Renewable Energy Industry Pushes Back Against CERC's Transmission Connectivity Revamp
Renewable Sector Opposes CERC's Transmission Connectivity Changes

Renewable Energy Sector Voices Strong Opposition to CERC's Transmission Connectivity Overhaul

The Central Electricity Regulatory Commission faces significant pushback from the renewable energy industry over its proposed changes to transmission connectivity rules. Private developers and power sector stakeholders have raised serious concerns about the regulator's staff paper released in late November.

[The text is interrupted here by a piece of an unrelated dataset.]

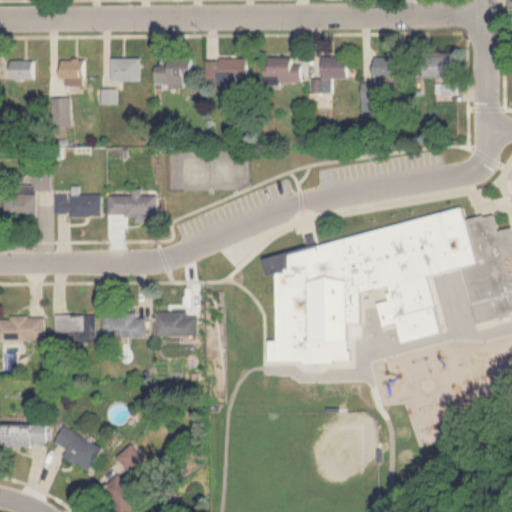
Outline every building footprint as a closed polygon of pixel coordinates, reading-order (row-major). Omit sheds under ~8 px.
[(424,76),(453,76),(453,51),(424,51),(424,76)] [(266,82),(303,82),(303,69),(293,69),(293,56),(266,56),(266,82)] [(349,77),(349,56),(323,56),(323,77),(349,77)] [(400,74),(400,56),(375,56),(375,74),(400,74)] [(142,80),(142,57),(112,57),(112,80),(142,80)] [(194,77),(194,57),(169,57),(169,64),(156,64),(156,86),(187,86),(187,77),(194,77)] [(249,81),(249,57),(207,57),(207,81),(249,81)] [(86,58),(62,58),(62,77),(86,77),(86,58)] [(13,79),(37,79),(37,60),(13,60),(13,79)] [(39,217),(39,189),(52,189),(53,166),(35,166),(34,184),(17,184),(17,191),(7,191),(7,216),(39,217)] [(133,195),(110,195),(110,215),(135,214),(135,220),(157,219),(156,195),(143,195),(143,188),(133,188),(133,195)] [(103,194),(56,194),(56,215),(103,215),(103,194)] [(286,255),(287,273),(278,273),(280,342),(271,342),(272,363),(353,361),(349,297),(391,286),(392,292),(389,293),(390,300),(380,302),(386,326),(400,323),(405,343),(444,333),(430,276),(464,267),(480,323),(511,314),(511,228),(501,231),(496,215),(468,222),(463,207),(286,255)] [(158,336),(198,336),(198,312),(158,312),(158,336)] [(106,337),(149,337),(149,313),(106,313),(106,337)] [(99,314),(57,314),(57,332),(78,332),(78,340),(99,340),(99,314)] [(0,340),(47,340),(47,316),(0,316),(0,340)] [(49,424),(4,424),(4,445),(49,445),(49,424)] [(58,442),(71,449),(67,457),(93,471),(106,447),(66,426),(58,442)] [(124,472),(105,489),(126,511),(128,511),(146,495),(124,472)]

Proposed Changes Spark Industry-Wide Concerns

CERC's proposal suggests a fundamental shift in how future renewable energy projects secure transmission connectivity. The regulator wants to grant connectivity only against signed power purchase agreements instead of the current system based on Letters of Award. This move aims to ensure better utilization of transmission infrastructure.

Currently, the General Network Access regulations allow multiple pathways for connectivity. Projects can secure access through Letters of Award, partial land acquisition, or bank guarantees. The proposed changes would eliminate these options, creating what industry players call unnecessary hurdles.

The PPA Dilemma and Infrastructure Underutilization

The proposals come at a critical time for India's renewable energy sector. Approximately 31.8 gigawatts of renewable capacity already has connectivity but lacks signed power purchase agreements. This situation leads to significant underutilization of transmission infrastructure.

The National Solar Energy Federation of India highlights a crucial problem. PPA signing processes remain administratively fluid and often face delays beyond developers' control. Making connectivity dependent on signed PPAs could turn the allocation process into what NSEFI calls a bureaucratic race rather than a merit-based system.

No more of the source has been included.